Description of the task —
How many of the lines below contain the string "Accreditations"? Give only the number.

Data in this exercise —
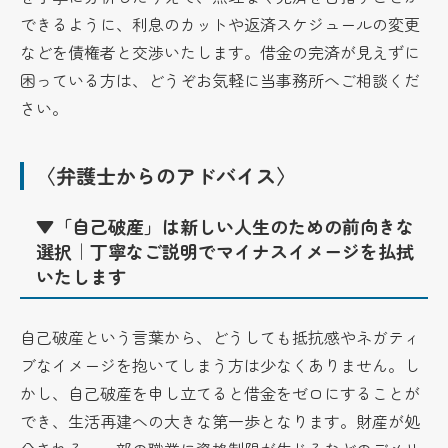
できるように、利息のカットや返済スケジュールの変更
などを債権者と交渉いたします。借金の完済が見えずに
困っている方は、どうぞお気軽に当事務所へご相談くだ
さい。
〈弁護士からのアドバイス〉
▼「自己破産」は新しい人生のための前向きな
選択｜丁寧なご説明でマイナスイメージを払拭
いたします
自己破産という言葉から、どうしても抵抗感やネガティ
ブなイメージを抱いてしまう方は少なくありません。し
かし、自己破産を申し立てると借金をゼロにすることが
でき、生活再建への大きな第一歩となります。財産が処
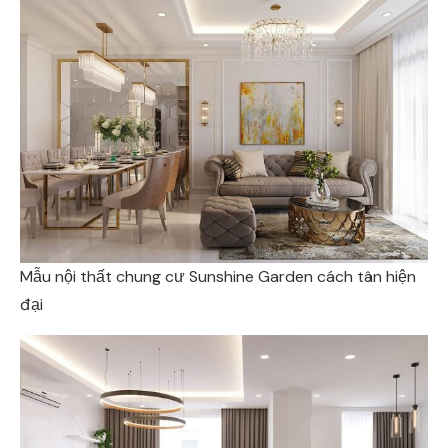
Mẫu nội thất chung cư Sunshine Garden cách tân hiện
đại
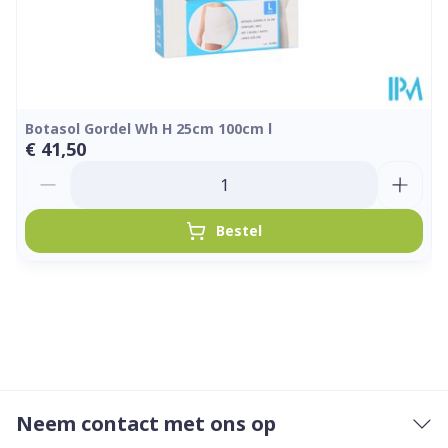
Botasol Gordel Wh H 25cm 100cm l
€ 41,50
Aantal
Bestel
Neem contact met ons op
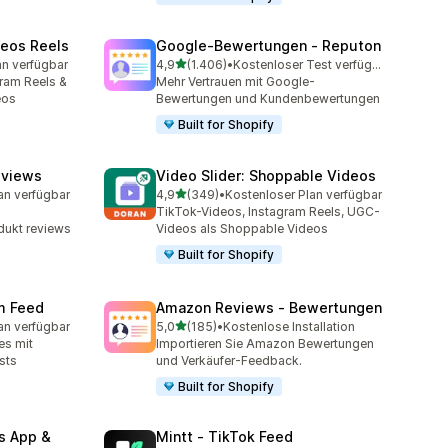
deos Reels
Google‑Bewertungen ‑ Reputon
von 5 Sternen
an verfügbar
4,9
(1.406)
•
Kostenloser Test verfügbar
mt
1406 Rezensionen insgesamt
gram Reels &
Mehr Vertrauen mit Google-
eos
Bewertungen und Kundenbewertungen
Built for Shopify
eviews
Video Slider: Shoppable Videos
von 5 Sternen
an verfügbar
4,9
(349)
•
Kostenloser Plan verfügbar
mt
349 Rezensionen insgesamt
TikTok-Videos, Instagram Reels, UGC-
ukt reviews
Videos als Shoppable Videos
Built for Shopify
am Feed
Amazon Reviews ‑ Bewertungen
von 5 Sternen
an verfügbar
5,0
(185)
•
Kostenlose Installation
mt
185 Rezensionen insgesamt
es mit
Importieren Sie Amazon Bewertungen
sts
und Verkäufer-Feedback.
Built for Shopify
s App &
Mintt ‑ TikTok Feed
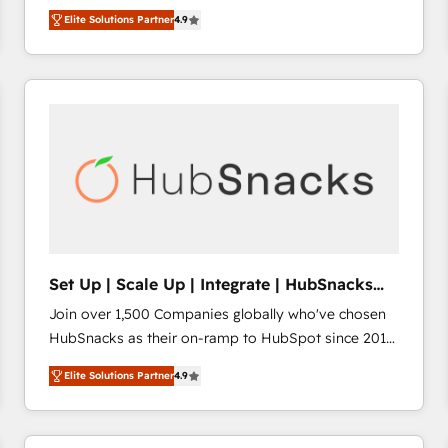
operational efficiency of HubSpot. The fastest-
HubSpot’s only Elite Partner with all 8 Accreditations
HubSpot大百科 出版 CRM・AI活用に関するご相談、現
Elite Solutions Partner
4.9
growing tech-enabler & facilitator, MakeWebBetter,
and a 3× Partner of the Year, New Breed turns
状整理の壁打ちなど、構想段階からお気軽にお問い合わ
hands you the blend of HubSpot expertise &
HubSpot into your engine for measurable, durable
せください。
eminent solutions & integrations. Trust us to
growth.
streamline your HubSpot experience. 🚀HubSpot
Elite Partners with 10+ years of HubSpot experience
🤝HubSpot Premier Integration partner 🤝Google
Premier Partner 2023 🌟5 HubSpot Accreditations 🌟
Won HubSpot Theme Challenge 2021 🌟INBOUND’19
HubSpot Rising Star Why us? Harnessing the full
potential of the powerful HubSpot CRM. ✔️A team of
HubSpot experts backed by over 10+ years of
Set Up | Scale Up | Integrate | HubSnacks
HubSpot experience ✔️Flexible pricing models —
FlexPlan
Join over 1,500 Companies globally who've chosen
Hourly-fee (assigned one Dedicated HubSpot
HubSnacks as their on-ramp to HubSpot since 2014
Admin); Monthly-fee (HubSpot Admin + Project
Simple pay-as-you-go plans that accelerate value...
Manager); and Fixed Project Cost (as per
Elite Solutions Partner
4.9
1️⃣ Set Up | Onboarding New or Check-fixing existing
requirement). ✔️Helped over 25,000+ customers so
HubSpot portals 2️⃣ Scale Up | 100% HubSpot Task
far with our HubSpot solutions. ✔️Bespoke apps &
Execution... Global 24/7 ... All Experts 3️⃣ Integrate |
on-demand bundle services. Connect with us today!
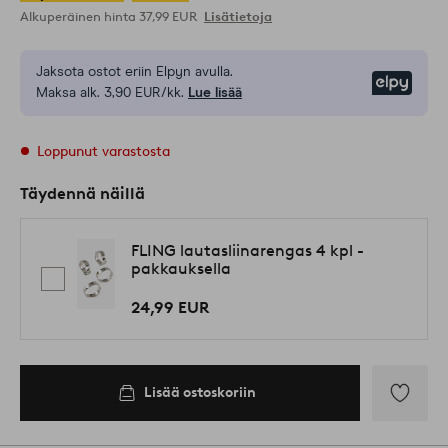
Alkuperäinen hinta
37,99 EUR
Lisätietoja
Jaksota ostot eriin Elpyn avulla.
Elpy
Maksa alk. 3,90 EUR/kk.
Lue lisää
Loppunut varastosta
Täydennä näillä
FLING lautasliinarengas 4 kpl -
pakkauksella
24,99 EUR
Lisää ostoskoriin
Lisää
suosikkeih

Answer to this task —
2